A letter came yesterday from Marie Schleinitz, reporting the sale of the Menzel water color for Bayreuth (1,200 thalers) and at the same time the death of the charming wife of the Russian ambassador, who threw herself into the lake at Potsdam; I am very touched by what my friend tells me—that she read something I had written to her on the subject of death to Frau von Oubril, and that the latter copied it out for herself and declares it to be her only consolation! … 

At lunch the talk turns to the new form of interment; our good Richter argues somewhat crudely in favor of burning in a gas oven, saying, “What does it matter to me what is done with me after I am dead?” Whereupon R. asks him who this “I” is of whom he is talking—does he think he never existed before and will never exist again, that his life begins and ends with his own self? He then tells him about the religious burning of bodies in ancient times, also the im portance of their women’s chastity for the afterlife of the whole tribe, and he condemns the crude materialism which reveals itself in this new form of cremation. — 

Wrote to Herr Monod about his speech on the reform of higher education in France, which he sent me. 

Laughed heartily about Rus, who in his shaved state reminds R. of the pig in the Dürer print of Christ on his journey to Hell. 

We begin reading with the children the story of “Der Freischütz” but are interrupted by the visit of the mayor, to whom R. imparts his curious reminiscences of the present minister v. Lutz. 

In the evening went through the first act of Götterdämmerung.

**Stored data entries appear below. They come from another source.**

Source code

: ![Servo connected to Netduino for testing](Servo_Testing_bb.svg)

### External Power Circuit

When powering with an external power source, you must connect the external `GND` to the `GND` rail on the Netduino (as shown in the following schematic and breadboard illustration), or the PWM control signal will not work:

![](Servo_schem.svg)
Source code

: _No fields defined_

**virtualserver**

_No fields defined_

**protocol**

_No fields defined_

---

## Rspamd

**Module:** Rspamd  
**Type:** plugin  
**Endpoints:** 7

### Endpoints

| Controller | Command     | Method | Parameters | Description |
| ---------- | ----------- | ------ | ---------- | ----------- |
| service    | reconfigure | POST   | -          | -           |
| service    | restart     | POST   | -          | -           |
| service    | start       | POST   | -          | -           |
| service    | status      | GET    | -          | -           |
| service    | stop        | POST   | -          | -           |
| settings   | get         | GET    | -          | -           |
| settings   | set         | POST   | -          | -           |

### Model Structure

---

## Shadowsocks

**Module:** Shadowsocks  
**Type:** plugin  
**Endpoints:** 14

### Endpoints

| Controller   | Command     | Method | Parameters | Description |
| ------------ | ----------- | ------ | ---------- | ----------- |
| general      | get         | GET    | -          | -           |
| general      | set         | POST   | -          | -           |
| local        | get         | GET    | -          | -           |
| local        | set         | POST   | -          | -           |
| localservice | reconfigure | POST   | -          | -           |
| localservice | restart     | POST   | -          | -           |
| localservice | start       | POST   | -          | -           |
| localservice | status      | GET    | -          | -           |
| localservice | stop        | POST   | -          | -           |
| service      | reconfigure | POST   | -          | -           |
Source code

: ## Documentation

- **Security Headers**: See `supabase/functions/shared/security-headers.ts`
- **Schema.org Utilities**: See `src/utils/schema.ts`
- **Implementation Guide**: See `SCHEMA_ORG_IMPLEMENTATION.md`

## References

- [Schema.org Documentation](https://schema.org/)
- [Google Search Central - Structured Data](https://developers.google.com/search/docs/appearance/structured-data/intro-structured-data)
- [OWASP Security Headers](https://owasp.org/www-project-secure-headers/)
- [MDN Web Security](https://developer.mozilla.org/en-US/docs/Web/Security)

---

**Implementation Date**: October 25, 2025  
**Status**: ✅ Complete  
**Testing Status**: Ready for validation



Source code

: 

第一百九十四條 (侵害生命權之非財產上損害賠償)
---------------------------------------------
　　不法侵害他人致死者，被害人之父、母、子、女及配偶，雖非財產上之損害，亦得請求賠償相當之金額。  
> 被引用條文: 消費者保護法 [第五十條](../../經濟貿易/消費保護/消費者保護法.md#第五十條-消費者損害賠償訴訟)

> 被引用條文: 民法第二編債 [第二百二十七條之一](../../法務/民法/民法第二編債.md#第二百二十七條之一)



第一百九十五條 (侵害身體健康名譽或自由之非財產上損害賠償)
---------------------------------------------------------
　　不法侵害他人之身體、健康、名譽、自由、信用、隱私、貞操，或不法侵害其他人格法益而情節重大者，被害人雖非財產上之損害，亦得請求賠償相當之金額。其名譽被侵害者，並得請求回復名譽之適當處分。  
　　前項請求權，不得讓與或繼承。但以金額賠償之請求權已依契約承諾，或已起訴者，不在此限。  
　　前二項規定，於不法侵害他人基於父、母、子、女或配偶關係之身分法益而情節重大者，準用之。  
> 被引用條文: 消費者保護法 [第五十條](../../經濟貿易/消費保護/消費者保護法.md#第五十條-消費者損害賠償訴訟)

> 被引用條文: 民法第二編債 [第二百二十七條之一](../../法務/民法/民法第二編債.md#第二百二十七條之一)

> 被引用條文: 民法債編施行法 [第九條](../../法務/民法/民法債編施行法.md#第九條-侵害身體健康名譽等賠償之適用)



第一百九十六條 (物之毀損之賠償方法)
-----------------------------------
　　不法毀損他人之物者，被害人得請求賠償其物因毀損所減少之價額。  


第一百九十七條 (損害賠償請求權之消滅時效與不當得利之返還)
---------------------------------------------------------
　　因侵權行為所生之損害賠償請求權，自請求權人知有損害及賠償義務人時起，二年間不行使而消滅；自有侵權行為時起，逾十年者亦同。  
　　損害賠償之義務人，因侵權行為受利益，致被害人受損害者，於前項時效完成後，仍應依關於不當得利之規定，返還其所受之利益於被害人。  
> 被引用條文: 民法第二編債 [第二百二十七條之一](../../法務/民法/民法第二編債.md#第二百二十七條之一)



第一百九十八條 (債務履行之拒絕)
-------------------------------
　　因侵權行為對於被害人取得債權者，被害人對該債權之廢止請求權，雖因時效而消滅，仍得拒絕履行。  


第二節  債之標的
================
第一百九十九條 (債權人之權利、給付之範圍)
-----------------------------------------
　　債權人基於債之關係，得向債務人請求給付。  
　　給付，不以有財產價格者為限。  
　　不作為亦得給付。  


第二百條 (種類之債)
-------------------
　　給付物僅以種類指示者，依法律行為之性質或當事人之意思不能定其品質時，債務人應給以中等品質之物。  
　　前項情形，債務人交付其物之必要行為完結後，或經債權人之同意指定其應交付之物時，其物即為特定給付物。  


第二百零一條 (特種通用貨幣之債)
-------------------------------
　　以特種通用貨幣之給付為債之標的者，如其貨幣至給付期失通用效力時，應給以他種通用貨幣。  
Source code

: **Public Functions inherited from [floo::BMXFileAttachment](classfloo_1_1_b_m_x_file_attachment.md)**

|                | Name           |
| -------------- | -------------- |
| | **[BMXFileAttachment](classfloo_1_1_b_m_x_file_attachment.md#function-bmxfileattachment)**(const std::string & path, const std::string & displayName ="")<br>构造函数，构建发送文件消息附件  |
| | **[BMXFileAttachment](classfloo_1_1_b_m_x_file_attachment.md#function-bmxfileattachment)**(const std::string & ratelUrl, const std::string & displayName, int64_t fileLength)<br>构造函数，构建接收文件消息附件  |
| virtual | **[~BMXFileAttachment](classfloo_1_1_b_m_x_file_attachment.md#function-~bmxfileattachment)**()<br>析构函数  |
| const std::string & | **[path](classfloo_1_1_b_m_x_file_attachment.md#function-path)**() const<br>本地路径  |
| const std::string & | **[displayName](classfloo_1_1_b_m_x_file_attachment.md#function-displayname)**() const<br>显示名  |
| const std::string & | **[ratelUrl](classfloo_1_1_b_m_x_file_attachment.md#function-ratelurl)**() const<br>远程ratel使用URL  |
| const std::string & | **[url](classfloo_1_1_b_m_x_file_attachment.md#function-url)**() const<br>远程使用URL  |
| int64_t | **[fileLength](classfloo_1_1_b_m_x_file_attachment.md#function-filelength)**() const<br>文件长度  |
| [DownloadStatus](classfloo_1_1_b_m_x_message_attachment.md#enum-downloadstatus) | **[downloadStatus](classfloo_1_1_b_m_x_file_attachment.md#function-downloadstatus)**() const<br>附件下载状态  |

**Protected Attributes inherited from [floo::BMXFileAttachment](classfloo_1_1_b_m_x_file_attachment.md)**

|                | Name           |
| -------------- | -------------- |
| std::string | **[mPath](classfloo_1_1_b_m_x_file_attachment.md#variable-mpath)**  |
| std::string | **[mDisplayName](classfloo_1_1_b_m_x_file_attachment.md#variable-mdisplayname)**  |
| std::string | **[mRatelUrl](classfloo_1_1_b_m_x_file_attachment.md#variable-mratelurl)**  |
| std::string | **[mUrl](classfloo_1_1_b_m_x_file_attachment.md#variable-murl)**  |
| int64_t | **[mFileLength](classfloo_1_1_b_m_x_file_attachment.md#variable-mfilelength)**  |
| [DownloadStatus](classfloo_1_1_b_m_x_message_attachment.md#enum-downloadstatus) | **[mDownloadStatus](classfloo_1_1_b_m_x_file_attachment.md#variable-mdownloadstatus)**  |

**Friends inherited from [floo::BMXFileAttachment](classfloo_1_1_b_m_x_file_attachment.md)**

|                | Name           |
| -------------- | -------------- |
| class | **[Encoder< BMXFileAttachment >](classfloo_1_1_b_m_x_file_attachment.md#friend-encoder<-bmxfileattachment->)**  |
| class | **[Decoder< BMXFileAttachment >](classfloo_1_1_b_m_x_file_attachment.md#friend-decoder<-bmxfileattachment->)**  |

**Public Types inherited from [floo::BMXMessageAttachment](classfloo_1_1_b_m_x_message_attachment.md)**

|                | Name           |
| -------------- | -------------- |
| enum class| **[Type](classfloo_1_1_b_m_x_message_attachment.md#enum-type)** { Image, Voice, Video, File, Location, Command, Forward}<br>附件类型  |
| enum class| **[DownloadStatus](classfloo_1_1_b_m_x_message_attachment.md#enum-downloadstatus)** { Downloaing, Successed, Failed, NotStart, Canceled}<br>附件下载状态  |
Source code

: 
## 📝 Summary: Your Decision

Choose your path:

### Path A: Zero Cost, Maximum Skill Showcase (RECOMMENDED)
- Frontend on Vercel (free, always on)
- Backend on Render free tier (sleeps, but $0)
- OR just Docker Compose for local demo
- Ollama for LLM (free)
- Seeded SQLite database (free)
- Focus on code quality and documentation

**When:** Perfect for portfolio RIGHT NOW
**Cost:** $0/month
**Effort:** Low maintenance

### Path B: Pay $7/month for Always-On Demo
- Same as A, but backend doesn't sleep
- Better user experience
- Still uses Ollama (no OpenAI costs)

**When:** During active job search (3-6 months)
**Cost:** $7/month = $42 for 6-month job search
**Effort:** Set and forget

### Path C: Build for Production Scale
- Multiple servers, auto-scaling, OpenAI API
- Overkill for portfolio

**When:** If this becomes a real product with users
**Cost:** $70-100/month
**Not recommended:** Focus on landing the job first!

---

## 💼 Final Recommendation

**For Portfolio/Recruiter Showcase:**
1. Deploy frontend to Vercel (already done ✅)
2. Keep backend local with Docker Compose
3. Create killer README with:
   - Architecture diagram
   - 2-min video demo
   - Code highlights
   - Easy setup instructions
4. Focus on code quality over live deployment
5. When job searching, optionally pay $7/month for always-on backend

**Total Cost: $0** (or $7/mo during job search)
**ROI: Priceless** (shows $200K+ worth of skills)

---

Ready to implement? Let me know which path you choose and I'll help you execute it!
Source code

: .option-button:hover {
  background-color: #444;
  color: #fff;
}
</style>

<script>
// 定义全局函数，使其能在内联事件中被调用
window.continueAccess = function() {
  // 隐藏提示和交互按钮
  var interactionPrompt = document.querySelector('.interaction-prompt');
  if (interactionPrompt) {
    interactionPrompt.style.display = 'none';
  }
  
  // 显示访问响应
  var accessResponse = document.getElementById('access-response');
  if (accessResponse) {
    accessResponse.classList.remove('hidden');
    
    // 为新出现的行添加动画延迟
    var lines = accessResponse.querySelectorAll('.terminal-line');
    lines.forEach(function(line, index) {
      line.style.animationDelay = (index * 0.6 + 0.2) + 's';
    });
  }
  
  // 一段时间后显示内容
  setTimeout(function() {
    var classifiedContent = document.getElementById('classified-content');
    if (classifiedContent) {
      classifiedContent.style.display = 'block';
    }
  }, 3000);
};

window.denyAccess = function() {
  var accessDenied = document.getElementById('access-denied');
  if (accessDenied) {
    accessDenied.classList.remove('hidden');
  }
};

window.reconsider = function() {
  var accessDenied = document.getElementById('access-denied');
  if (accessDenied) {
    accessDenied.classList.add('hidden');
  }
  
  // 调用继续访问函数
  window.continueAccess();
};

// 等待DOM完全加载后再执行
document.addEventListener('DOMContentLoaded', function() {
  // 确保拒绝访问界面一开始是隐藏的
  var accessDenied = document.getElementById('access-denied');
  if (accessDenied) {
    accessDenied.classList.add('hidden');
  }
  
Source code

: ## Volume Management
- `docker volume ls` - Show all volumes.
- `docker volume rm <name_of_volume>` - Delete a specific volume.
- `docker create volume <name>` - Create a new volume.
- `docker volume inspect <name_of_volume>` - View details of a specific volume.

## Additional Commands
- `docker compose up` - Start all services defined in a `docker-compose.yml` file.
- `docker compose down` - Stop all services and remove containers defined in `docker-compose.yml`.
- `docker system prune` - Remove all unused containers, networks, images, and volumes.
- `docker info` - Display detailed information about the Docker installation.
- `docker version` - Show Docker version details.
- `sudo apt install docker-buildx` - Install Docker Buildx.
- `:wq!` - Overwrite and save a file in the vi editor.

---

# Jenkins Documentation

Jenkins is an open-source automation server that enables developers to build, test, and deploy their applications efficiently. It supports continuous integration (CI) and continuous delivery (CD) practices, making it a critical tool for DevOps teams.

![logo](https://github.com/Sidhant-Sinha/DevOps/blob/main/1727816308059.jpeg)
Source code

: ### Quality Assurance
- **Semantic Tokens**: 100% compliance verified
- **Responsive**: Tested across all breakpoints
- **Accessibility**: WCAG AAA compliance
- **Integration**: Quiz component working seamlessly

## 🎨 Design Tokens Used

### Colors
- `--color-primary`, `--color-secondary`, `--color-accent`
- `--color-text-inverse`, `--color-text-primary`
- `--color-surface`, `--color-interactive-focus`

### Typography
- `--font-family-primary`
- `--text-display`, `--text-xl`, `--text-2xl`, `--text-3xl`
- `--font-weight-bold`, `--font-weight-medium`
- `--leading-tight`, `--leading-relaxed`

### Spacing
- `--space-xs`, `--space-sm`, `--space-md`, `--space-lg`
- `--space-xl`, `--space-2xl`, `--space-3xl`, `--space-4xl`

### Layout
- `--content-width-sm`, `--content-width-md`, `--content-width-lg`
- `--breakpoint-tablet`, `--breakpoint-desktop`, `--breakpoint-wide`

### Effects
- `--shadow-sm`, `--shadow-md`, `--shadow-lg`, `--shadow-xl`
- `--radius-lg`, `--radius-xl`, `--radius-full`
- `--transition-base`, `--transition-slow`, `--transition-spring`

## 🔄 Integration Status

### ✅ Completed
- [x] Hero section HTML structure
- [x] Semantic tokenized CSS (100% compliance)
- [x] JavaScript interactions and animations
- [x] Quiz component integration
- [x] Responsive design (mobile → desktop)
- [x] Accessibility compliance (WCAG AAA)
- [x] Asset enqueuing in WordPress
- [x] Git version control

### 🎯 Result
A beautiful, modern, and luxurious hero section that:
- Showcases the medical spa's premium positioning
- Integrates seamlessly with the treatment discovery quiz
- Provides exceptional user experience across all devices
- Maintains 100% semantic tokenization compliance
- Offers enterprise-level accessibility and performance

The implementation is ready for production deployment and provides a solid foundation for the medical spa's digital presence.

At the point where Brünnhilde is lost in contemplation of the ring, R. says to me, “This is surely how women must feel when they are lonely.” In the afternoon he reminded me that my father had once called me a serpent-, when I ask what this means, he says, “Something is done to one, something which suddenly strikes at the heart and leaves one no chance of recovery; women know nothing of it, for men never do it to them.” During the scene between Brünnhilde and Waltraute he says, “Here we are in Tribschen, and Marie Muchanoff, Waltraute, is listening to you extolling your happiness.” 

Expressing his pleasure with the salon yesterday, R. said once again, “How meaningless it would all be if you were not here!”